Monday, July 30, 2007

He Ain't Heavy...

So, I’ve just figured something out, and I thought I’d share it with everyone here. Because…well, because I can.

I’m angry with my brother. That took a while to admit. My brother has his problems, and has been on the substance abuse carousel for a long time now. Which is saying a lot for a kid who just turned 21. I’ve never really allowed myself to be angry with him. I’ve allowed myself to feel upset at his words or actions, but have always couched it in, “but he’s really the sweetest kid!” But, really, how sweet is someone who says mean things to you, steals money from your wallet, and lies to everyone? I know, I know. Addiction is what makes people do these things. And that’s the same shit I’ve been telling myself for years.

Here’s the thing. I am allowed to be angry with him. Even if all his actions are driven by his addictions, they are still his actions. And it’s ok to be angry with an addict. Yes, I know, I sound an awful lot like I’m trying to convince myself of this fact. And I am.

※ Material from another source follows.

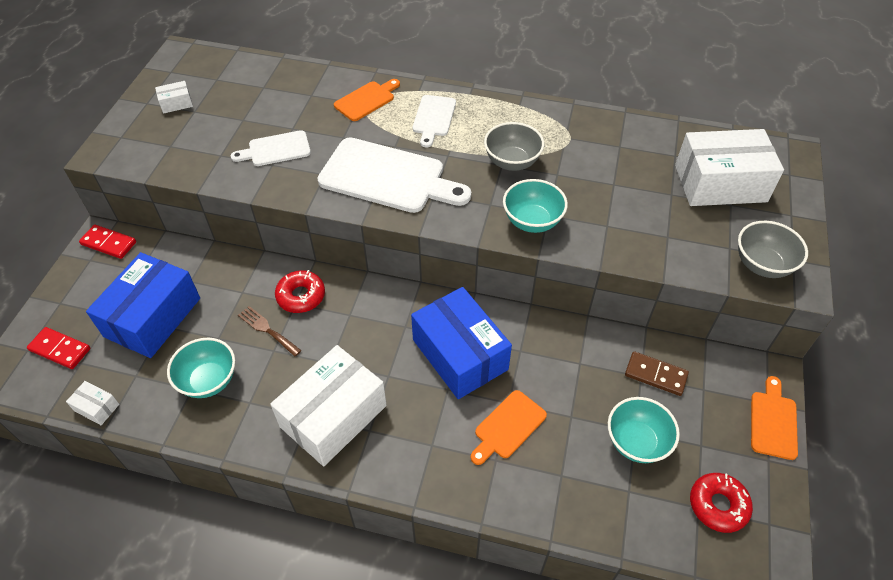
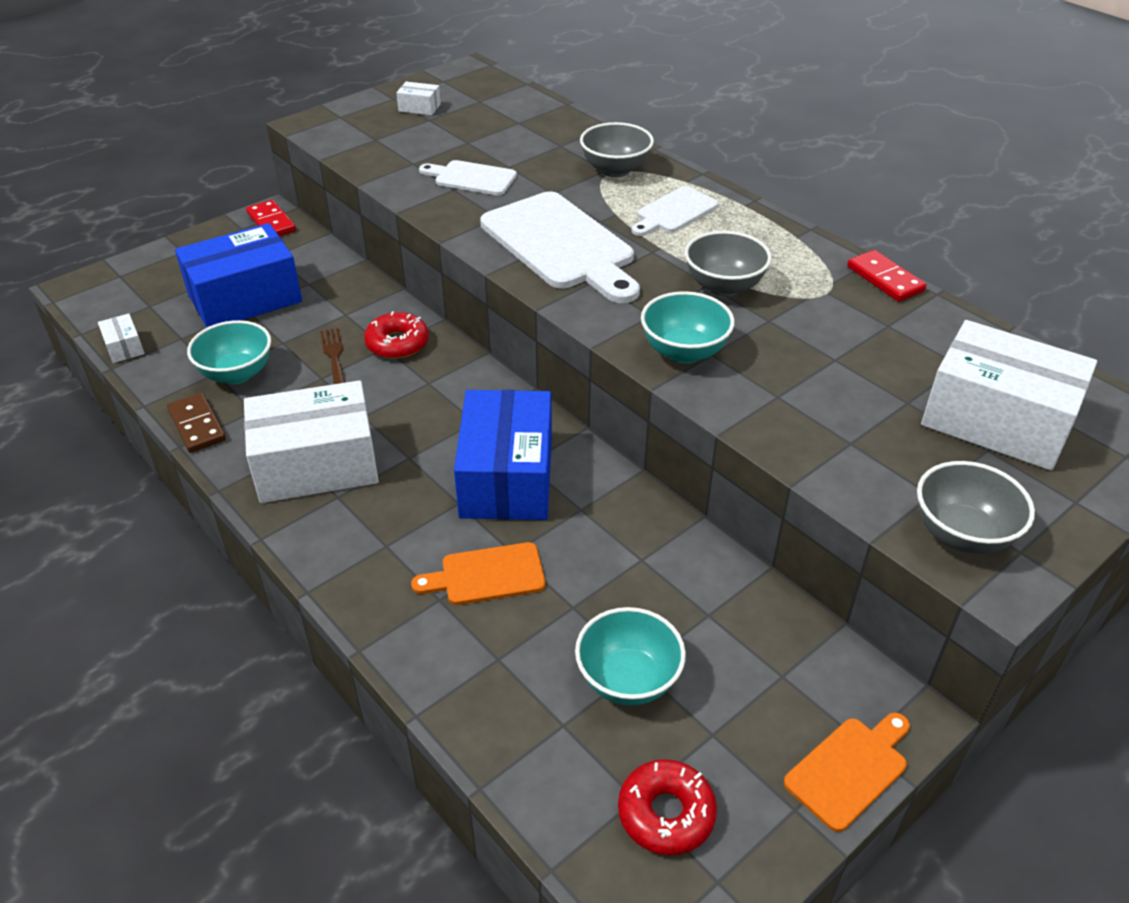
camera: 35 degrees right, 10 degrees down
(60, 349) = (145, 287): red domino -> red domino (885, 279)
(366, 100) = (615, 170): orange cutting board -> grey bowl
(655, 375) = (730, 624): brown domino -> brown domino (197, 425)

I know my brother and I love him. And I love how funny, silly, kind he can be. But I don’t love how mean, cold, angry, manipulative, dishonest and violent he can be. And the latter has increasingly been his mode. And it makes me angry. And let’s see if I can start another sentence with “and.”

Holy crap, this entry is like watching an episode of Intervention. Damn it. I hate when I fall so cleanly into a category. Like “family member who enables addict by making excuses for them.”

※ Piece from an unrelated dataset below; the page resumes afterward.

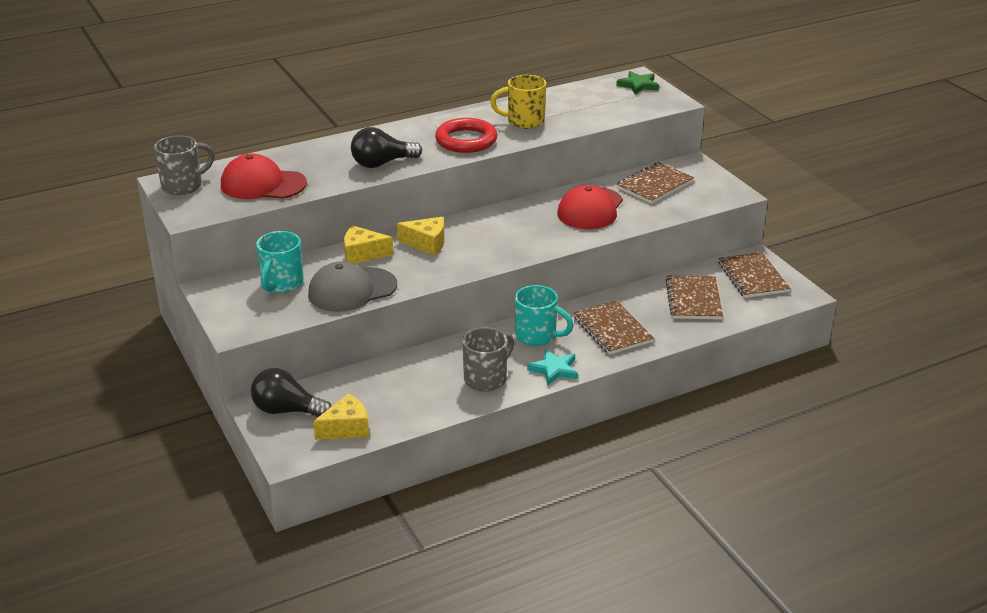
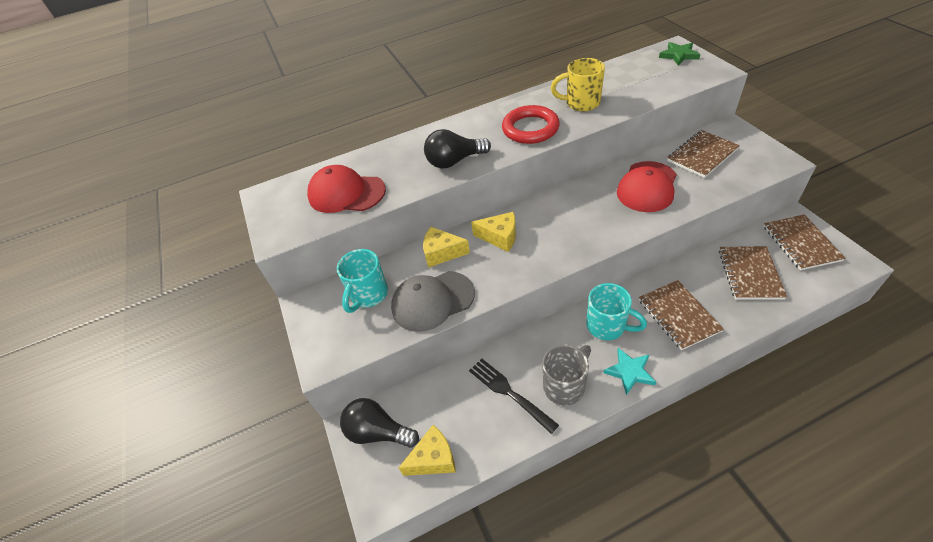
camera: 10 degrees right, 15 degrees up
(184, 186) = (276, 199): grey mug -> none
(428, 383) = (509, 392): none -> black fork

I guess I shouldn’t be surprised. At least ¼ of all my family members have some kind of addiction/mental health issue or another. Complete with at least one member of each side and generation having been in prison for drug-related issues. But I was really hoping my branch of our family would be spared the whole Prison/rehab thing. And it’s looking more and more like only a jail term will make my brother seriously believe he’s an addict.

Goddamnit. I really hate feeling like this. And I hate even more how long it took me to figure this out.